Zillow’s Rent Forecast for August 2016 to August 2017 predicts rent-appreciation rates far above the national average for many West Coast metro markets, most notably the country’s tech centers.

Overall, Zillow predicts rents will rise in 34 out of 35 of the largest U.S. metro areas; 11 of those 35, however, are expected to report slower growth. The national average rent is expected to rise 1.7% next year, an unchanged rate of appreciation from the past 12 months.

Out of Zillow’s 10 highest-forecast rent-appreciation rates, nine are for Western or West Coast cities. Last year’s forecast included Boston and Miami, but San Jose, Calif., and Cincinnati have taken their places. Cincinnati, at No. 4, is the only non–West Coast metro in the top 10.

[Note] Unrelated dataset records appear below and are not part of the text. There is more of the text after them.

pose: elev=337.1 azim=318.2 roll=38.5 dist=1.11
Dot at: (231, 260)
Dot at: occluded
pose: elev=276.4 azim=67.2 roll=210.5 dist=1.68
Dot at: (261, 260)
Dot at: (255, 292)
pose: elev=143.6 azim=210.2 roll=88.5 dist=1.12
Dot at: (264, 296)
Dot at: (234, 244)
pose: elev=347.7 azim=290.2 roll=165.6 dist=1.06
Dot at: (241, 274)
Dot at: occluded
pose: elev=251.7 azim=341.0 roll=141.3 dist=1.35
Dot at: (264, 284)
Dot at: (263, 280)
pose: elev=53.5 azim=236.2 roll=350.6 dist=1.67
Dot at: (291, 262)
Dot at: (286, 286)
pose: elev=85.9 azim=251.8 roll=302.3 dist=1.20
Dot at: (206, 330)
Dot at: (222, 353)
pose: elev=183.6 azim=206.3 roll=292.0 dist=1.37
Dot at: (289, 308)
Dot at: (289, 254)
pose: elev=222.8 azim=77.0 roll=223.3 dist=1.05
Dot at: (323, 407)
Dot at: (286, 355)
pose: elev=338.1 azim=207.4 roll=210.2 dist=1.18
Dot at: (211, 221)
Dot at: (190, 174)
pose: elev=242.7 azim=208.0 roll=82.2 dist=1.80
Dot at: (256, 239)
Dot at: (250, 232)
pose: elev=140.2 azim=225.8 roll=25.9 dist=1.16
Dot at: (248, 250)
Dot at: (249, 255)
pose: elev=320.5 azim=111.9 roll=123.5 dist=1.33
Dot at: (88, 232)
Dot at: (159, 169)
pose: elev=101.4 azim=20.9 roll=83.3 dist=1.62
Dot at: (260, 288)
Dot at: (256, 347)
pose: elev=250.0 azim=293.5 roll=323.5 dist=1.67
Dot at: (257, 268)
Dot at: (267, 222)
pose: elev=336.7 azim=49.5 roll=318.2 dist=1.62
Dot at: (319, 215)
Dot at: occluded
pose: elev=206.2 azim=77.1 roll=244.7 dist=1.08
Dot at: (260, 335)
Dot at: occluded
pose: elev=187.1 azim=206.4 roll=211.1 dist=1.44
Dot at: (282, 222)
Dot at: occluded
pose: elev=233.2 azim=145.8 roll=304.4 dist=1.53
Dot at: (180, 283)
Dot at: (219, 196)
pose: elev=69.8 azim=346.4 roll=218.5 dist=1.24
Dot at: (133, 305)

Rents in Seattle, the No. 1 metro on the list, are expected to appreciate by 7.2% over the next year, a figure almost four times as high as the national appreciation forecast. In No. 2 Portland, Ore., rents are expected to rise 6.0%. All of the top 10 metro rates are more than double the national rate.

Zillow chief economist Svenja Gudell attributes the explosive growth of rent in these markets to the low supply and high demand for rental units in tech-heavy metros, many of which are located on the West Coast. Millennials are drawn to these cities by job opportunities and high salaries, only to encounter a very high cost of living.

"We have more renters today than in the past, and most newly formed households are renter households,” Gudell said in a statement. “This, taken together with a lack of new rental construction at less expensive price points, has been a recipe for rising rents. There's good news for renters on the horizon, though. Current renters in these markets can expect rents to slow down a bit over the next year. Instead of the 10% rental appreciation we've been seeing in some places, expect growth more along the lines of 4% to 7%. This is still high but will hopefully give renters some relief."